The Upstream Collective recently went to London and Paris on a Jet Set vision trip. We took 26 pastors and church leaders (and a couple wives) to Europe to see first-hand what missions looks like in that post-Christian context. These trips have always been successful. 90% of pastors who participate find ways to become directly involved in missions within 6 months of the trip.
My favorite part of our Jet Set vision trips is the casual conversation that happens over coffee and on the subway. When you get a group of church planters and leaders together, we sort of geek out on theology, social trends, and technology. This trip was a great mix of highly motivated church planters. They saw the challenge of ministry in these global cities and had some great ideas for strategic engagement there. But every conversation seemed to come back around to one sticking point: The Stateside pastors/planters felt that the workers in the field had a low ecclesiologicaly relative to their missiology.
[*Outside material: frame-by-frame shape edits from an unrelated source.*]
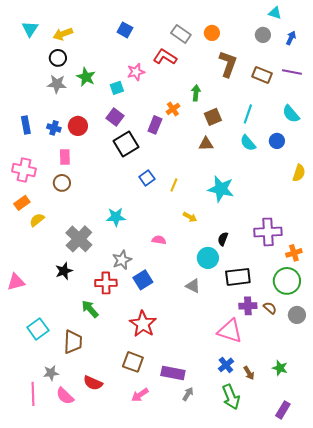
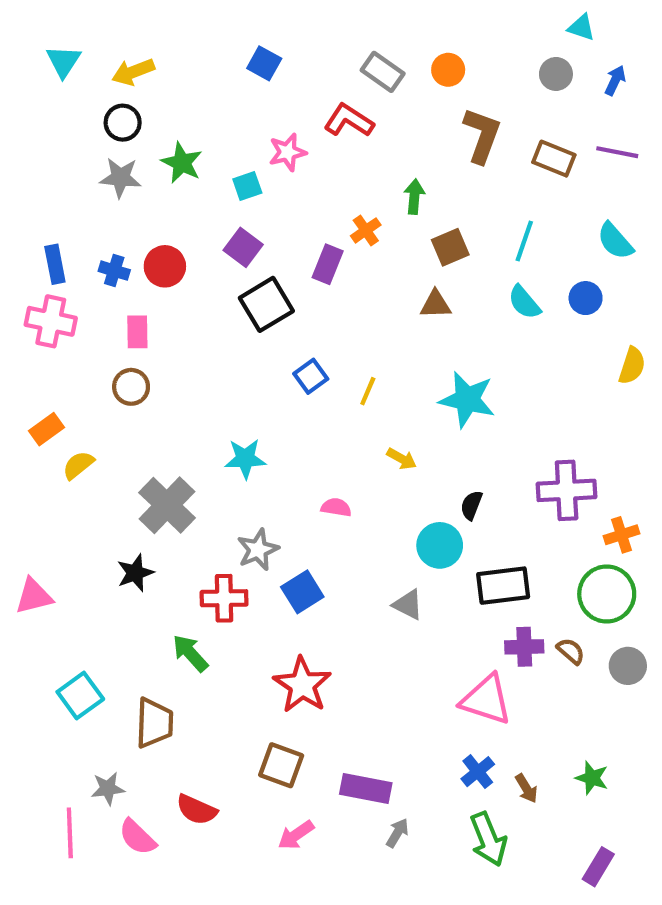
pink cross: (24, 170) -> (51, 321), moved

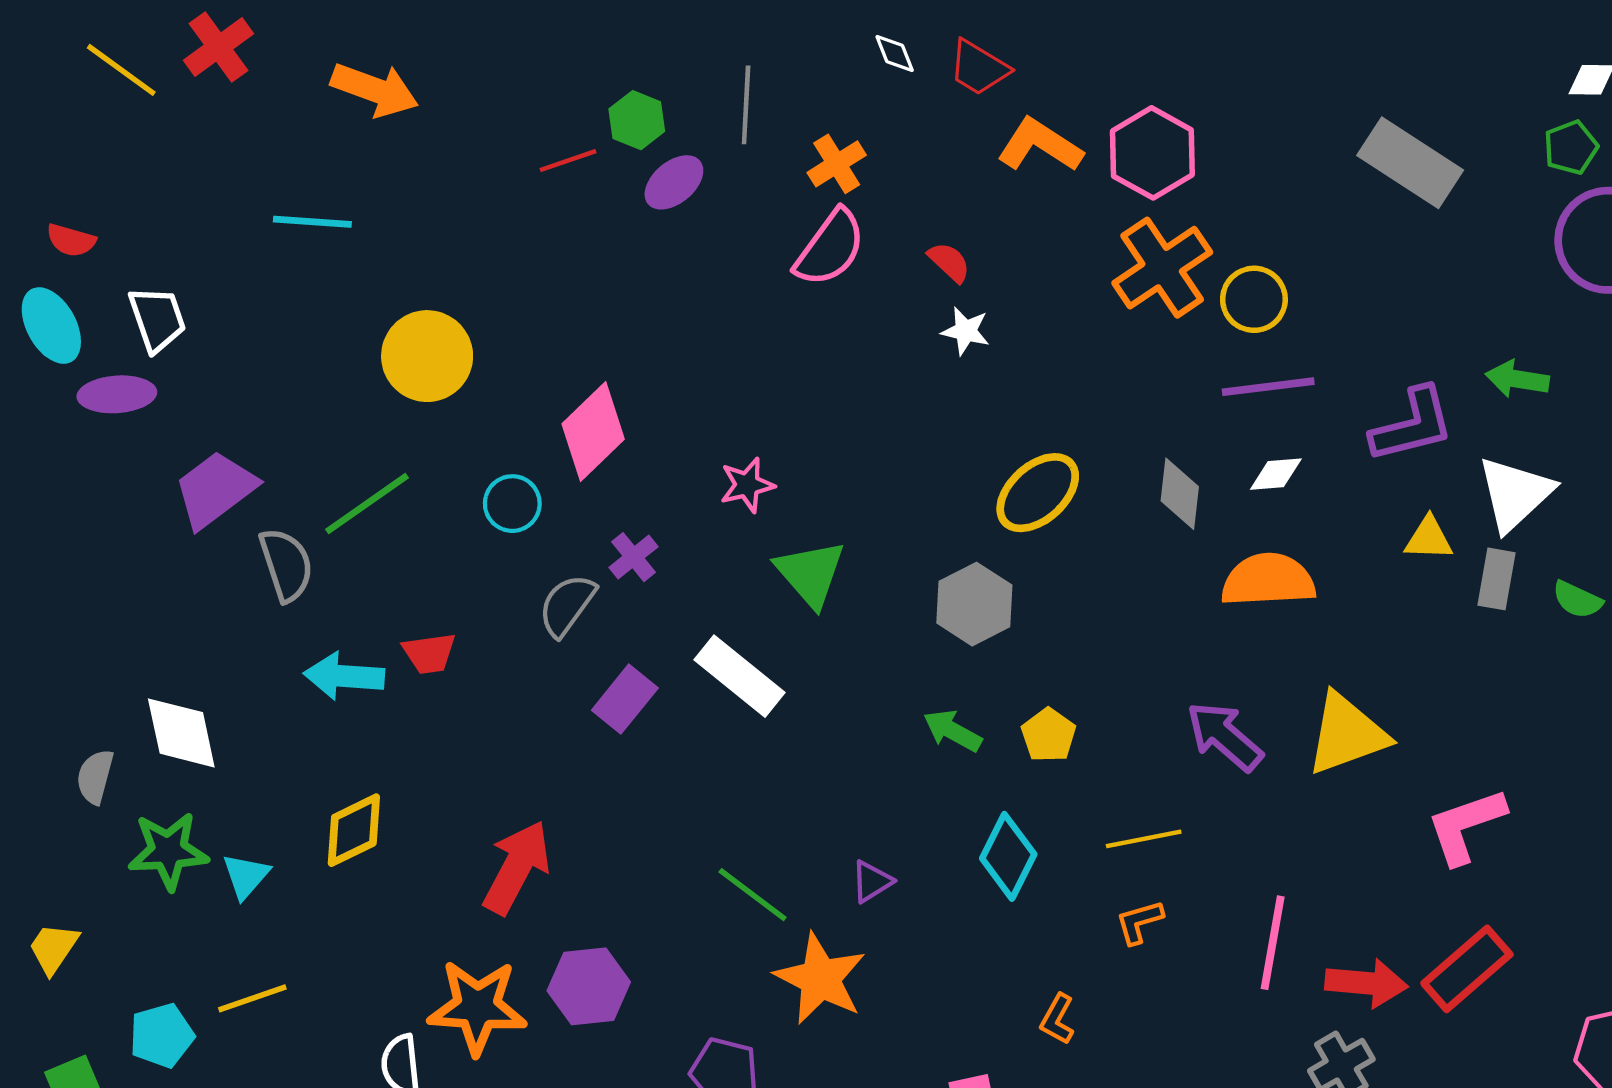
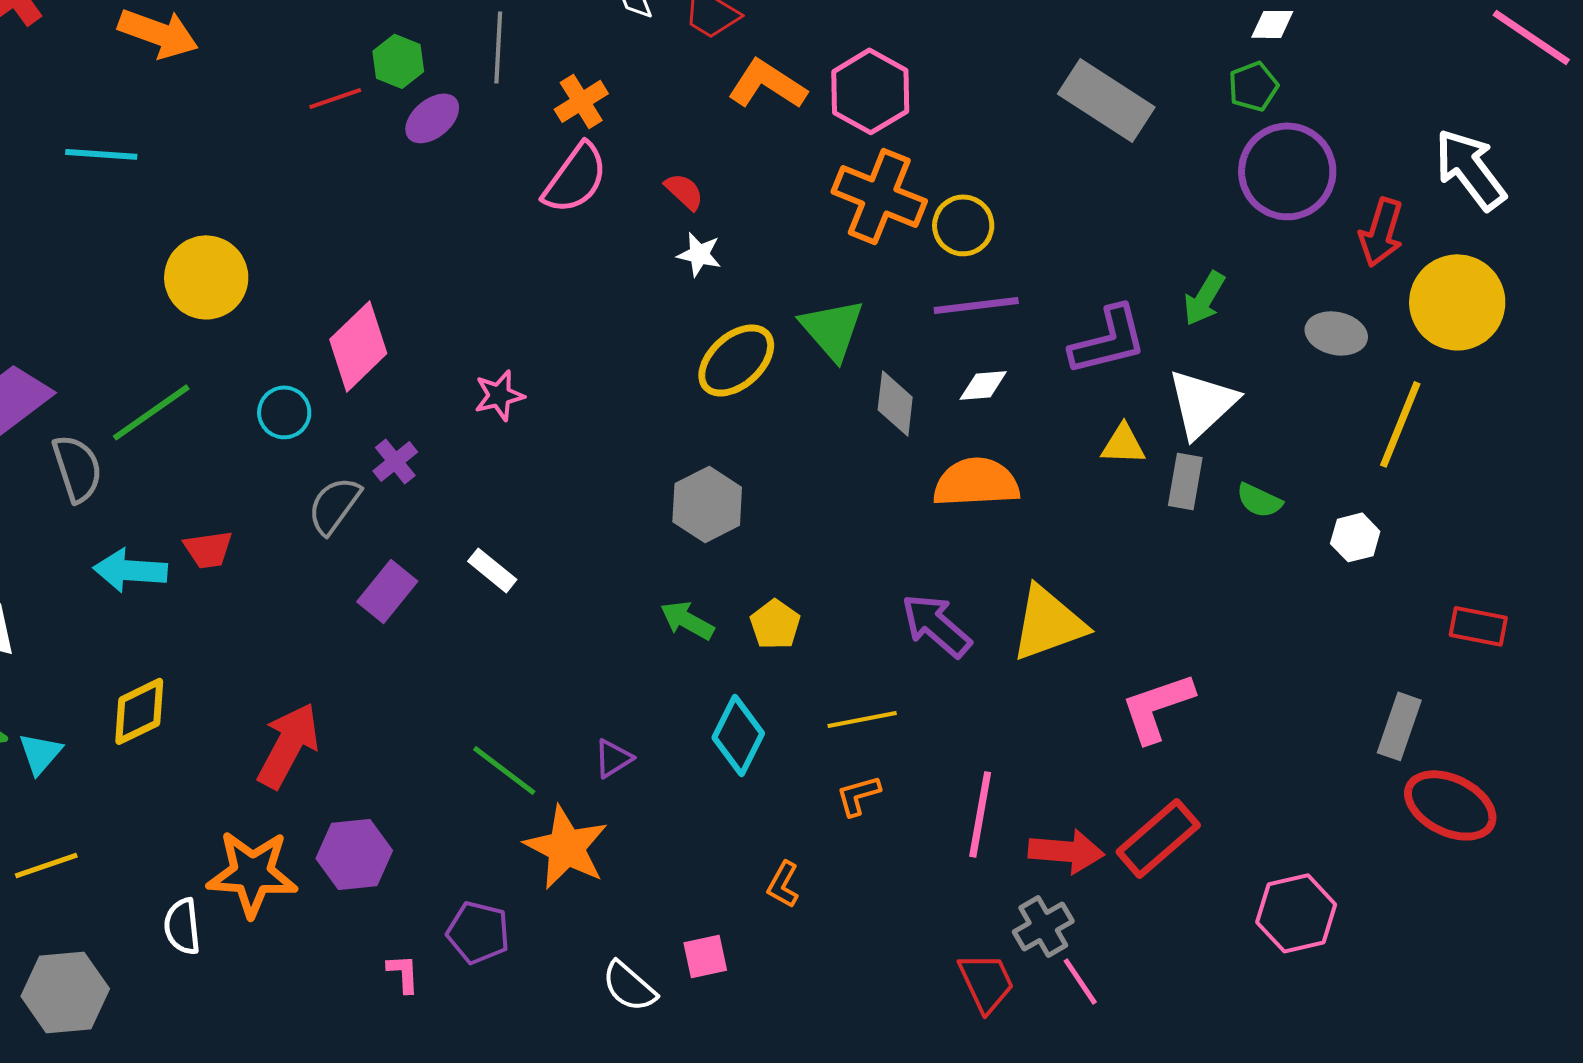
orange cross: (1162, 268) -> (879, 196), turned -34
green arrow: (1517, 379) -> (1204, 298), turned -68
yellow ellipse: (1038, 493) -> (736, 360), moved
green triangle: (810, 573) -> (832, 329), moved
white rectangle: (739, 676) -> (492, 570), size x0.6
I think the pastors had a good point. Missionaries, acting as “free agents” without direct oversight from any local body of believers, were almost entirely focused on building relationships, studying culture, and looking for ways to move into spiritual conversations. I’ve written extensively here about the importance of these things. But I’ve also written here about the same concern the American pastors had– that the missionary teams were working hard to start churches without actually being a church.
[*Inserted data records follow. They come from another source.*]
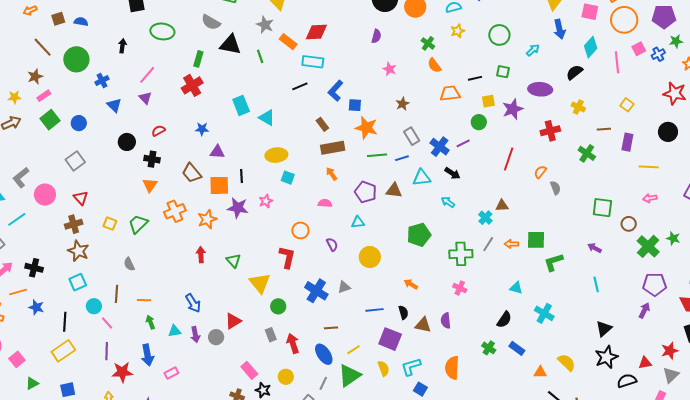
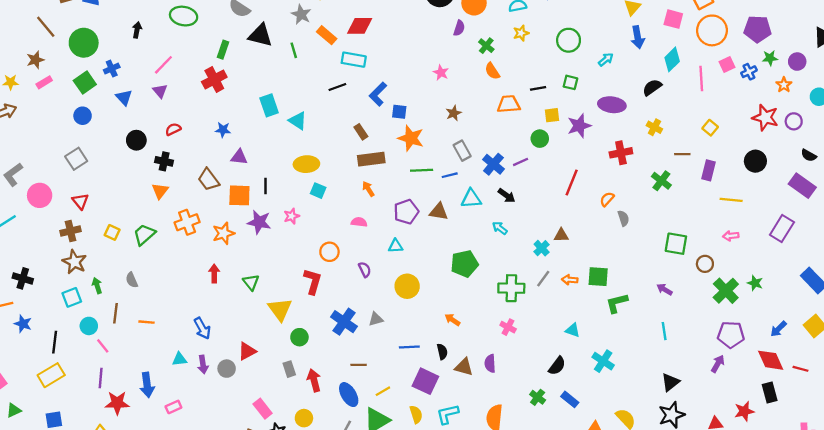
purple semicircle: (376, 36) -> (459, 28), moved
green square: (50, 120) -> (85, 82), moved
purple pentagon: (366, 192) -> (406, 212), turned 30
green arrow: (150, 322) -> (97, 286), moved

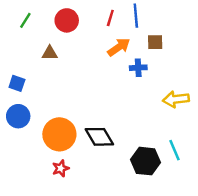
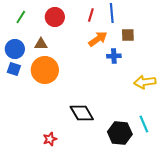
blue circle: (18, 116) -> (15, 49), moved
orange circle: (59, 134) -> (45, 70), moved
The fellowship of believers is a powerful thing. The presence of the church can serve as an example of Christ-centered community that is attractive, incarnational, and redemptive. But these orphaned church planting team has to do quite a bit to make up for the fact that they are not churches. Outside the care, gifting, leadership, and authority of a local church, they’re in a spiritually dangerous place.
Some missionary teams join local churches (when there are any), hoping to be “adopted” by them as they work to plant new churches. But these local churches had no part in the missionaries’ confirmation of calling, formation, preparation, or sending. They don’t often share a common vision for church planting among their own people. Consequently, missionaries can be frustrated, sidetracked, or rejected by existing ministries among their people group.
When missiology is at the forefront– when it “precedes” ecclesiology, we send missionaries separate from the local church to do mission on behalf of the church. The result can be an isolated missionary that is estranged from God’s organizational structure, the church.